Secara umum, risiko melahirkan janin cacat pada wanita hamil yang merokok adalah dua hingga tiga kali lebih tinggi daripada wanita hamil yang merokok secara normal.
Nikotin dan bahan lain dalam rokok dapat mencapai janin melalui plasenta, sehingga merokok aktif atau pasif selama kehamilan akan memengaruhi perkembangan janin dalam kandungan, dan bahkan menyebabkan malformasi perkembangan dan konsekuensi buruk lainnya. Pada tahap ini, belum ada data yang akurat mengenai risiko melahirkan janin cacat pada wanita perokok, tetapi jelas bahwa risiko melahirkan janin cacat pada wanita perokok sekitar dua sampai tiga kali lipat dari wanita yang tidak merokok.
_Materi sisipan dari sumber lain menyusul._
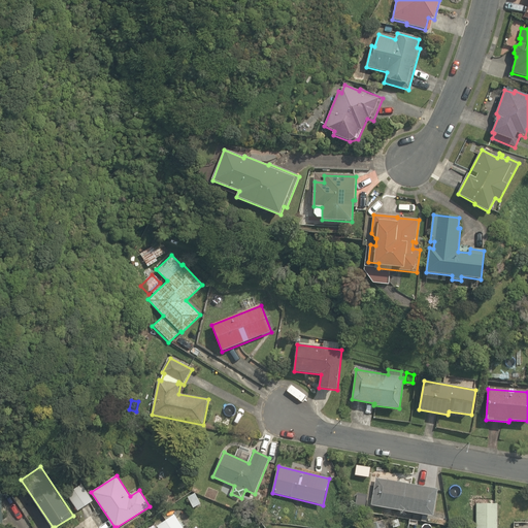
[(371,505),(433,516),(438,488),(375,477),(371,505)]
Kesimpulannya, rokok mengandung banyak zat yang memiliki efek buruk pada pertumbuhan dan perkembangan janin, dan kemungkinan merokok mempengaruhi malformasi pada kehamilan belum diketahui dengan jelas. Oleh karena itu, untuk mencapai tujuan egenetika, wanita harus menghindari merokok aktif dan pasif selama kehamilan. Masa awal kehamilan adalah masa kritis bagi perkembangan sistem saraf janin, dan juga masa yang paling rentan, sehingga membutuhkan perhatian ekstra.